My research training set me up to… feel comfortable when facing the unknown. As a researcher I often encountered problems with no obvious solutions. Dealing with these problems enabled me to think logically, find information, and create a solution, if needed.
What’s your background?
I studied psychology all through my undergraduate and postgraduate degrees. I love it and think that psychology can give us an insight into many challenges that we face as a society today.
Why did you move away from academia?
The main reason was that I wanted to work in a sector where I could make a positive difference and help solve practical problems. I enjoyed the intellectual stimulation of research tremendously but found the pace very slow. There were some other issues as well, such as the uncertainty in the job market for academics, bureaucracy, and the stress of writing grant applications.
How did you prepare for the work involved in your job?
I did a few internships during my DPhil to get an idea about the work and culture in other sectors. I finally chose a sector and role that I knew would be a good fit and applied for this job after seeing it advertised.
Can you describe a typical week in your job?
I have several projects running at the same time, which usually involve a combination of analyzing data, reading papers, writing reports, and discussing strategies and implementing them, which is quite similar to my usual week as a DPhil researcher.
What’s the workplace culture like?
It is a very warm and friendly atmosphere. I enjoy the latitude that I have to choose projects and priortise tasks. My colleagues are driven and passionate about helping potential applicants, which I find very inspiring.
For me, the most important skill that I learned during my DPhil was to be comfortable with the unknown.
How did your PhD prepare you for your current job? For example, what were the transferable skills that you developed during your PhD that are most relevant to your current job?

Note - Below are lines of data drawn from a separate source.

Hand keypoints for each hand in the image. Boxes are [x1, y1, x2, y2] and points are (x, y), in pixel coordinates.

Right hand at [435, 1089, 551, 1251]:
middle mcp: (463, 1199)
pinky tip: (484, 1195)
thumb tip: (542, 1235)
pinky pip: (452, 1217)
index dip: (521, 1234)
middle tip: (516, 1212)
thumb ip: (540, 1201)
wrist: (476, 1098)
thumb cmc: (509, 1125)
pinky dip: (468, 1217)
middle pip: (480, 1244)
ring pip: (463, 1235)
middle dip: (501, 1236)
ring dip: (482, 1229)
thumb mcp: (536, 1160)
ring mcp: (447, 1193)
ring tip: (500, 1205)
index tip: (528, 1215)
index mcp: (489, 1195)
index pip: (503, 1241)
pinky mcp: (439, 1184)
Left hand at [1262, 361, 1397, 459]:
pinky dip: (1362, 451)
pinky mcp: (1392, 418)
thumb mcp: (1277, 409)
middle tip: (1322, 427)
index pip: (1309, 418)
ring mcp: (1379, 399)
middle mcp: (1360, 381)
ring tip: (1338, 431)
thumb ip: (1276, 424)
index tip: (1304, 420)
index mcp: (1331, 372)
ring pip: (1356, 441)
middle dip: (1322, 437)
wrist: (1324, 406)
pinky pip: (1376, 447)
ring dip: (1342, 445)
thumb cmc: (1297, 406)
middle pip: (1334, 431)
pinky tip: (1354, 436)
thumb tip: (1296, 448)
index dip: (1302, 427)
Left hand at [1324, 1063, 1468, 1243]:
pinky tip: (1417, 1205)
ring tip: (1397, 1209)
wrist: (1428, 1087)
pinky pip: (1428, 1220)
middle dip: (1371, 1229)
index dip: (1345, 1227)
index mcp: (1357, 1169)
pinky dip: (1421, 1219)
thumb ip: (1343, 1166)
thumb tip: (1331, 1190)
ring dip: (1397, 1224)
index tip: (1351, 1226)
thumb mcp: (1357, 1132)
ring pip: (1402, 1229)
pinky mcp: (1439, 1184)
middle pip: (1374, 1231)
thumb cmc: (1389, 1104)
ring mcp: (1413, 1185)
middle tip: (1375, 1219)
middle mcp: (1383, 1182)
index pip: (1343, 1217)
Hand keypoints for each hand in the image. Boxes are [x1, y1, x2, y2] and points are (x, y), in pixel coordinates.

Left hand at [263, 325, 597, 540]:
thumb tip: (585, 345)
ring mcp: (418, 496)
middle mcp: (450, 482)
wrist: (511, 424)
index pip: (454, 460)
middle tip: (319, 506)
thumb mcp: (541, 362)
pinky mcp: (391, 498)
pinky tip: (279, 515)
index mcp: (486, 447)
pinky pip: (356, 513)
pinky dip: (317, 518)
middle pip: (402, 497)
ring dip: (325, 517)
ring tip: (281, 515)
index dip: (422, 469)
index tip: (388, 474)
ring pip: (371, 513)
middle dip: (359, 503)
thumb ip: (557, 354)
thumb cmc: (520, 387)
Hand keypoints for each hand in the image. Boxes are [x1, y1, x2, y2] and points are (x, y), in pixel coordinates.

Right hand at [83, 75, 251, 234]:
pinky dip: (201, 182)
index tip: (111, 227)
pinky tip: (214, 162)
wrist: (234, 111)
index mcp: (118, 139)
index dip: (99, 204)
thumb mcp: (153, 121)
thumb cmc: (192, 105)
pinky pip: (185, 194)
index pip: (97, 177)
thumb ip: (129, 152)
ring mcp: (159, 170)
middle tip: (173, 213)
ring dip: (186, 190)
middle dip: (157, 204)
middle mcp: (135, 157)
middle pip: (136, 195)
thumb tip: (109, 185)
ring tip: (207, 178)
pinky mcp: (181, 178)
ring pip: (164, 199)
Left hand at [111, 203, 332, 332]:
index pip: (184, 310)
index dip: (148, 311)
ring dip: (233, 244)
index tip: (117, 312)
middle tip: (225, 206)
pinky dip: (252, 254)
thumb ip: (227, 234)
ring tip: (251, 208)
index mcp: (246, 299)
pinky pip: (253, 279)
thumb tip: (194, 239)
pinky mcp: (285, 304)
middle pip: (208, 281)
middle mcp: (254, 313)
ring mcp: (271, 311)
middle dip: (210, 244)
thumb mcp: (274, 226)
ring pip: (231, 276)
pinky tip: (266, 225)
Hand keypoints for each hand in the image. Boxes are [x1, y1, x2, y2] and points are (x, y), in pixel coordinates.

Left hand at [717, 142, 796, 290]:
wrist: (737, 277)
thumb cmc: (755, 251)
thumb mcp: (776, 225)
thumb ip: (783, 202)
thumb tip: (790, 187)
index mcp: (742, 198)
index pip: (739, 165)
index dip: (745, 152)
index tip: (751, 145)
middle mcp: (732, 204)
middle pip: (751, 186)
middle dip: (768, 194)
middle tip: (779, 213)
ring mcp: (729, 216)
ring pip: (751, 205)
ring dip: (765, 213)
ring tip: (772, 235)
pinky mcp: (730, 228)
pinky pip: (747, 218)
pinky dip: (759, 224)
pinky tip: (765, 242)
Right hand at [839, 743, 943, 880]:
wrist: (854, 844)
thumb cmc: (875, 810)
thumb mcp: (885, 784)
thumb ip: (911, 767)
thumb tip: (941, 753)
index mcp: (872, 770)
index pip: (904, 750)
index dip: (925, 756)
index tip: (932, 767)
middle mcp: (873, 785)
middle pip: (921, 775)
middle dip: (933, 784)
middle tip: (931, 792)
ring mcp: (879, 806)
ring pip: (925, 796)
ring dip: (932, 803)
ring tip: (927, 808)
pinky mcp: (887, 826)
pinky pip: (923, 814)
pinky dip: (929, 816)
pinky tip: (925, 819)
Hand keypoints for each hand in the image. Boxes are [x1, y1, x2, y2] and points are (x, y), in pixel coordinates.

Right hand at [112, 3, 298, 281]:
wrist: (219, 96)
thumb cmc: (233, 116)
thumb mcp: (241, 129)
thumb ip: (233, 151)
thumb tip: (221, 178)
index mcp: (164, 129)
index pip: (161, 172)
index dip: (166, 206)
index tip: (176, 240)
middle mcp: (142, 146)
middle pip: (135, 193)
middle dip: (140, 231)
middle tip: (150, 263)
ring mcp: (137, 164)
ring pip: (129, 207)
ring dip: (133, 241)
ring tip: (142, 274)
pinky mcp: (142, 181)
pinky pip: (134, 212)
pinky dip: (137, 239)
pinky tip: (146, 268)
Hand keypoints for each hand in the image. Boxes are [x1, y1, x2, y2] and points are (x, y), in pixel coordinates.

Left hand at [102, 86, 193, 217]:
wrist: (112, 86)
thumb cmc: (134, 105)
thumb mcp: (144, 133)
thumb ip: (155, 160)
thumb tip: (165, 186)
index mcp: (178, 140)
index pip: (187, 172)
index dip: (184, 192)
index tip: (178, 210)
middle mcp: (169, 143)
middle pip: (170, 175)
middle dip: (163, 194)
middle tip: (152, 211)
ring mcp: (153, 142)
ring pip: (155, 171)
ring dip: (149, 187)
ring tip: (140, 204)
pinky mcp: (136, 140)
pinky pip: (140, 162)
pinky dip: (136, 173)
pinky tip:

For me, the most important skill that I learned during my DPhil was to be comfortable with the unknown and have the confidence that I could find answers/solutions when I encountered a problem. A related skill was to become more persistent in dealing with setbacks.
What are your favourite parts of your job?
I love that I have the opportunity to make a significant difference in the lives of applicants.
What are your reflections on your career path?
I’m very happy with the way my career has developed so far. I absolutely enjoyed doing my DPhil – I don’t think I will ever have another phase in my life when I can devote most of my time to satisfy my intellectual curiosity! However, I’m happy I have moved on into industry. I think that the move has helped me grow as a person by developing better communication skills and becoming a practical problem-solver. I feel challenged with my current level of responsibilities and am very positive about my future prospects.
Do you have any advice for current graduate students and postdocs considering a career outside of academia?
The world is full of opportunities – don’t be afraid to find something that is fulfilling. People are usually happy to have a chat – find someone who works in a target sector, do your research, and ask insightful questions to gain an understanding about the kind of work they do and the challenges that they face. Organisations are also happy to have interns – email them to find an opportunity for you, even if they don’t advertise for positions.
Can you recommend any relevant resources, organisations or events that might help somebody new to the sector find out more about it?
Reading forums online was a good starting point for me.